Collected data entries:
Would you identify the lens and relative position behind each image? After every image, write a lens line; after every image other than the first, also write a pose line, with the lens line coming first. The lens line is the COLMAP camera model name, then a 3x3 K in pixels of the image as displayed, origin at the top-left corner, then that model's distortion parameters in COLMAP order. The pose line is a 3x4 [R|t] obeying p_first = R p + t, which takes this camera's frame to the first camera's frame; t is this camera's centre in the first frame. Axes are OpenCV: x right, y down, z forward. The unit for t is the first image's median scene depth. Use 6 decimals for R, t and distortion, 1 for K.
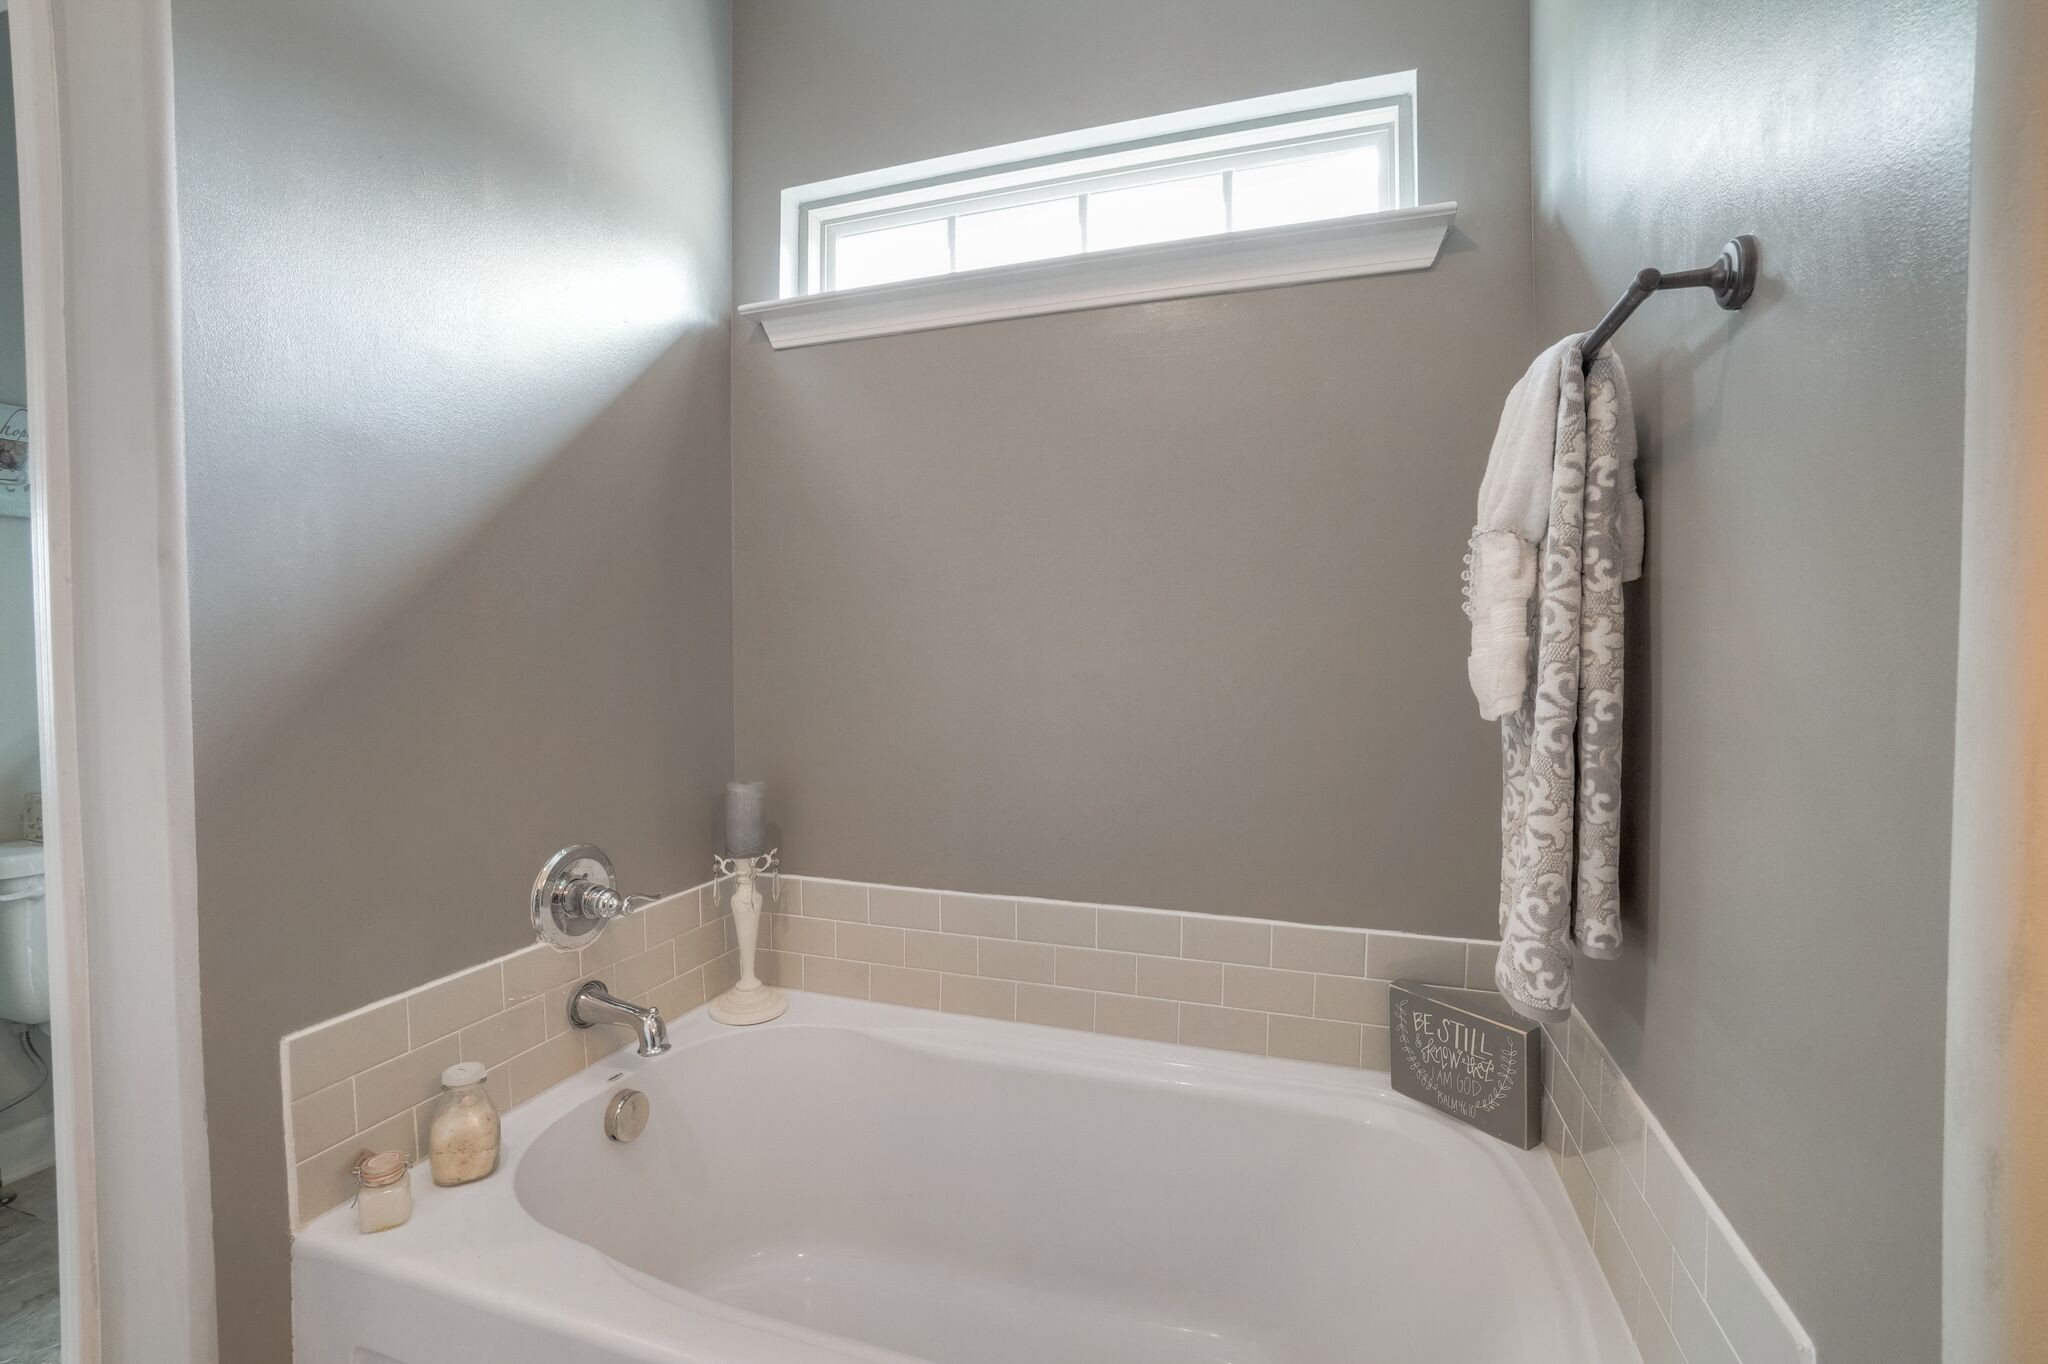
lens RADIAL K [[897.0, 0, 1031.9], [0, 897.0, 675.6], [0, 0, 1]] dist [-0.079682, 0.039312]
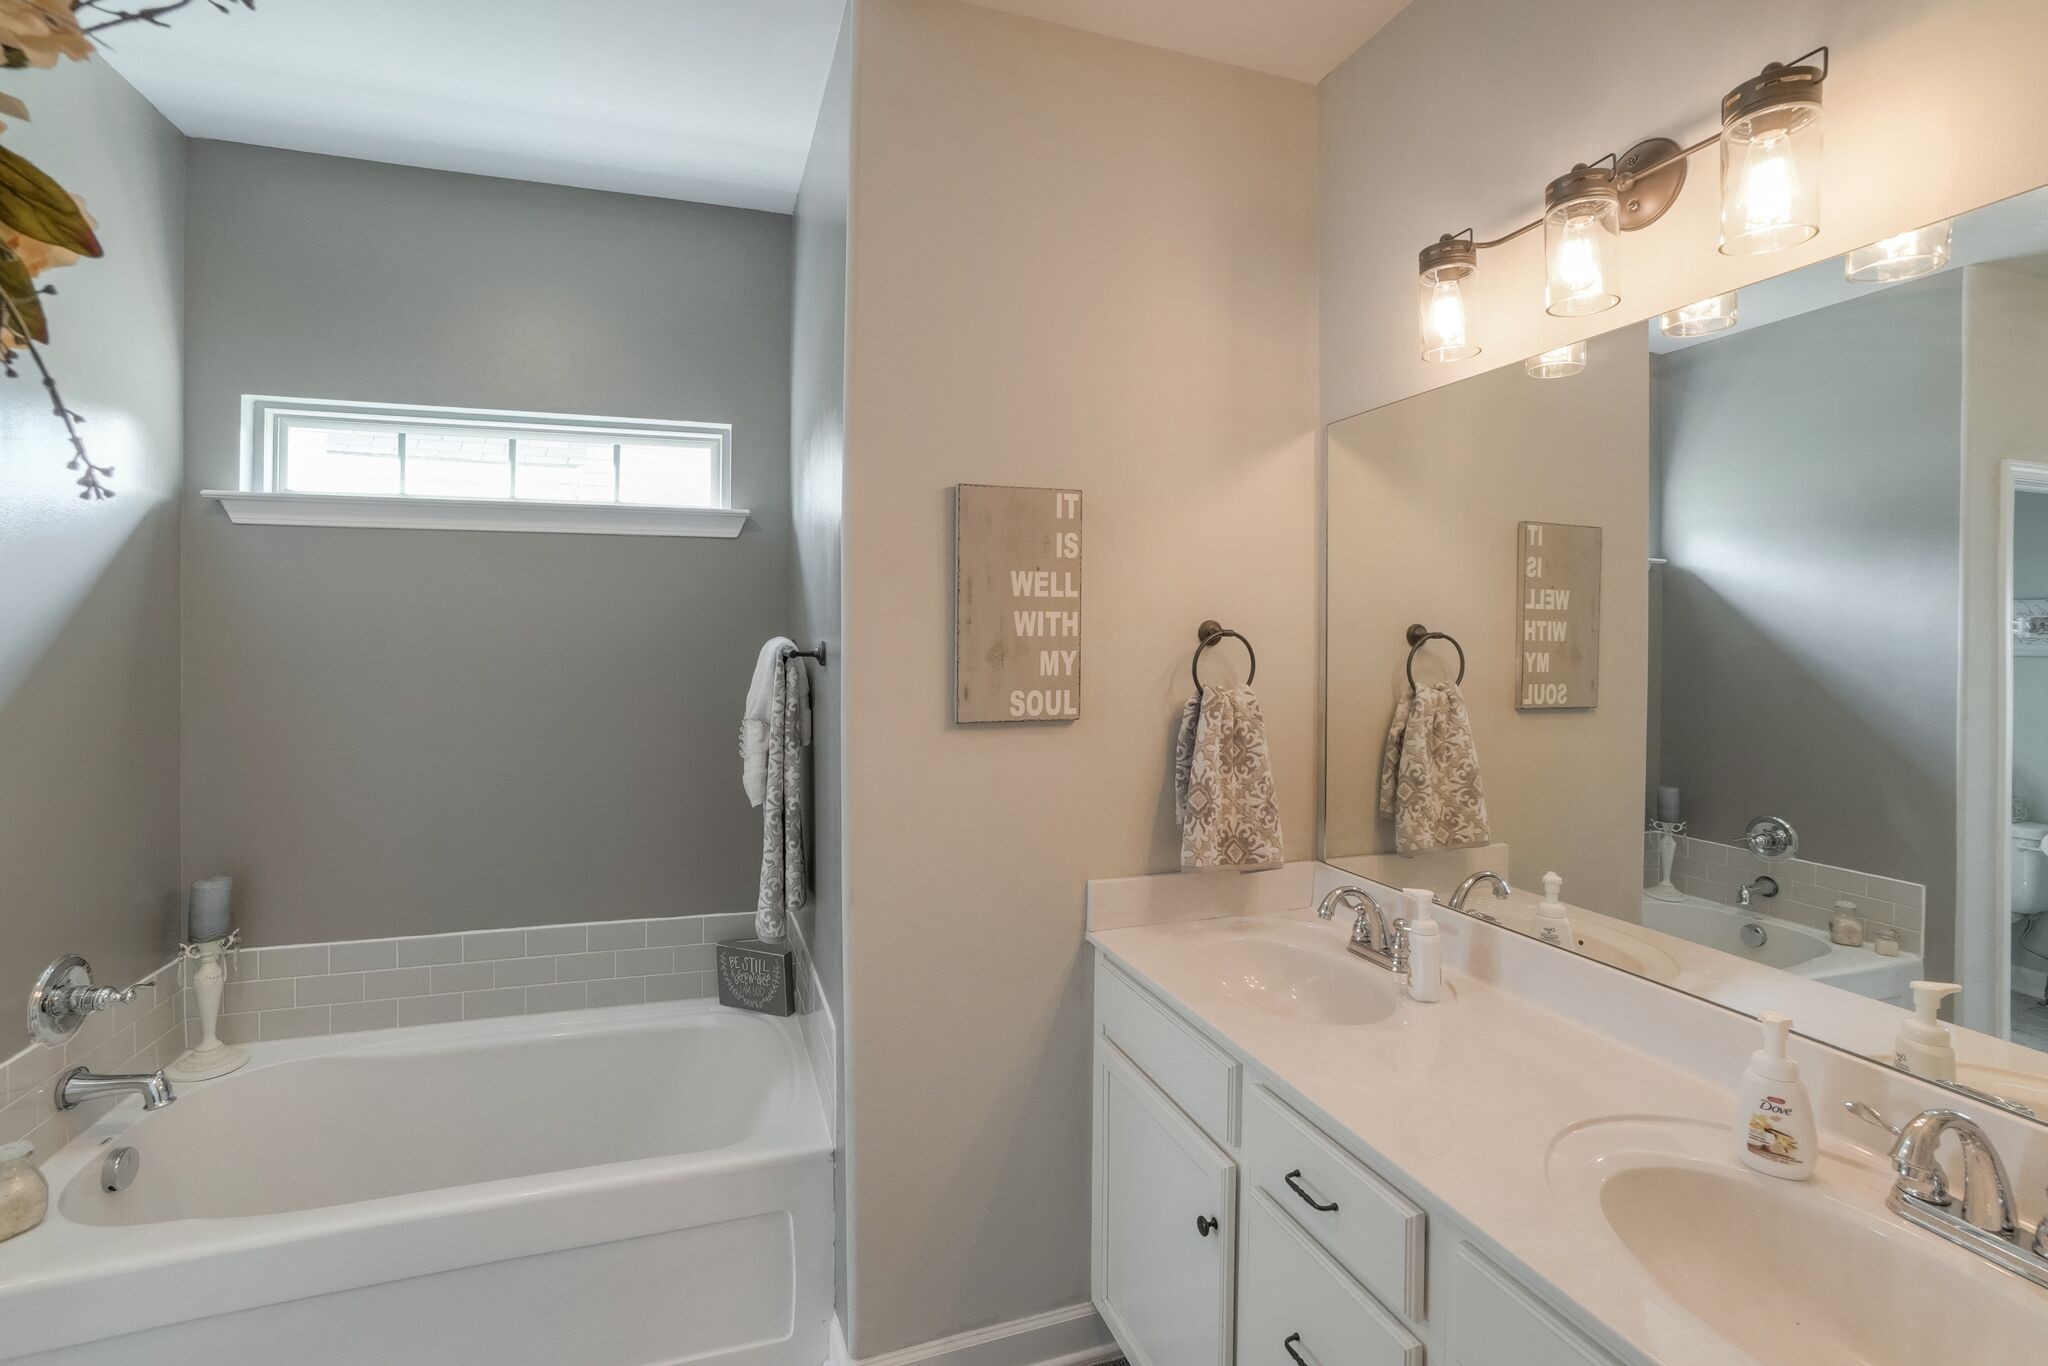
lens RADIAL K [[918.0, 0, 1001.1], [0, 918.0, 637.4], [0, 0, 1]] dist [-0.052978, 0.023937]
pose [[0.799981, 0.002761, 0.600019, -0.247450], [0.011236, 0.999745, -0.019582, -0.237610], [-0.599920, 0.022407, 0.799746, -0.872266]]
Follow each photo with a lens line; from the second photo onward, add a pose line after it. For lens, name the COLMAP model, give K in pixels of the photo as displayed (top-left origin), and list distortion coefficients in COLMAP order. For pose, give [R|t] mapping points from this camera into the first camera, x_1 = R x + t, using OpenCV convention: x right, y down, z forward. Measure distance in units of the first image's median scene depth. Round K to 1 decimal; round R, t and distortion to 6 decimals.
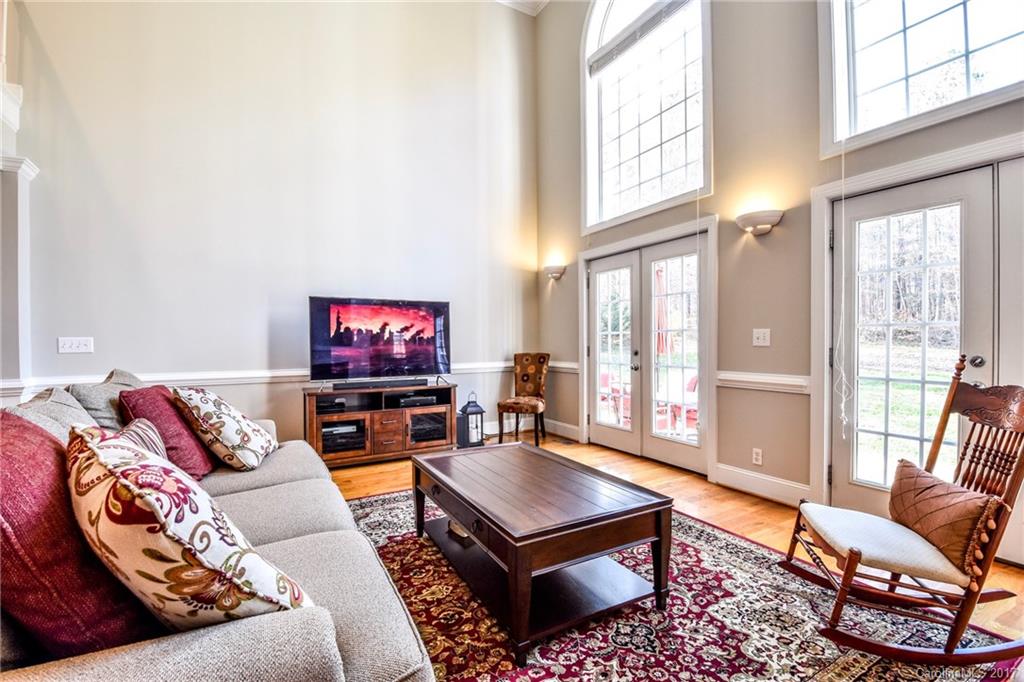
lens RADIAL K [[450.0, 0, 508.9], [0, 450.0, 343.2], [0, 0, 1]] dist [-0.007809, -0.004724]
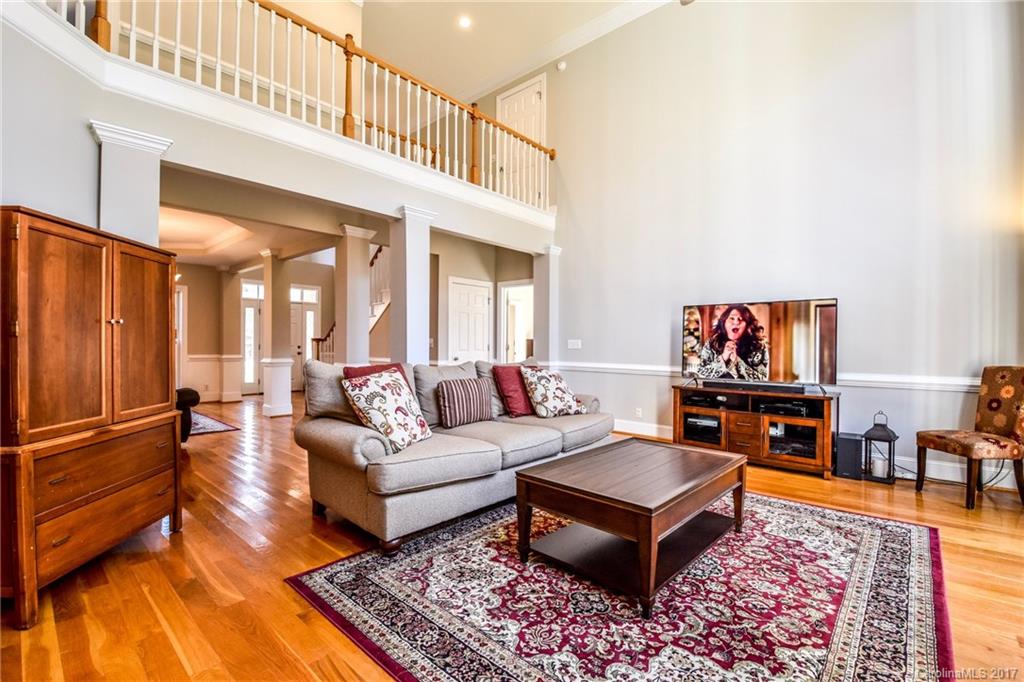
lens RADIAL K [[450.0, 0, 515.2], [0, 450.0, 343.4], [0, 0, 1]] dist [-0.007809, -0.004724]
pose [[0.321233, 0.010323, -0.946944, 0.667606], [-0.016075, 0.999856, 0.005447, -0.005314], [0.946864, 0.013472, 0.321352, 0.229474]]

What the task asks — Return every line above verbatim, pictures excluded.

Solution to the exercise —
Would you identify the lens and relative position behind each image? After every image, write a lens line; after every image other than the first, also write a pose line, with the lens line coming first. The lens line is the COLMAP camera model name, then a 3x3 K in pixels of the image as displayed, origin at the top-left corner, then that model's distortion parameters in COLMAP order. The pose line is a 3x4 [R|t] obeying p_first = R p + t, which takes this camera's frame to the first camera's frame; t is this camera's centre in the first frame. Axes are OpenCV: x right, y down, z forward. The unit for t is the first image's median scene depth. Use 6 decimals for R, t and distortion, 1 for K.
lens RADIAL K [[897.0, 0, 1031.9], [0, 897.0, 675.6], [0, 0, 1]] dist [-0.079682, 0.039312]
lens RADIAL K [[918.0, 0, 1001.1], [0, 918.0, 637.4], [0, 0, 1]] dist [-0.052978, 0.023937]
pose [[0.799981, 0.002761, 0.600019, -0.247450], [0.011236, 0.999745, -0.019582, -0.237610], [-0.599920, 0.022407, 0.799746, -0.872266]]
Follow each photo with a lens line; from the second photo onward, add a pose line after it. For lens, name the COLMAP model, give K in pixels of the photo as displayed (top-left origin), and list distortion coefficients in COLMAP order. For pose, give [R|t] mapping points from this camera into the first camera, x_1 = R x + t, using OpenCV convention: x right, y down, z forward. Measure distance in units of the first image's median scene depth. Round K to 1 decimal; round R, t and distortion to 6 decimals.
lens RADIAL K [[450.0, 0, 508.9], [0, 450.0, 343.2], [0, 0, 1]] dist [-0.007809, -0.004724]
lens RADIAL K [[450.0, 0, 515.2], [0, 450.0, 343.4], [0, 0, 1]] dist [-0.007809, -0.004724]
pose [[0.321233, 0.010323, -0.946944, 0.667606], [-0.016075, 0.999856, 0.005447, -0.005314], [0.946864, 0.013472, 0.321352, 0.229474]]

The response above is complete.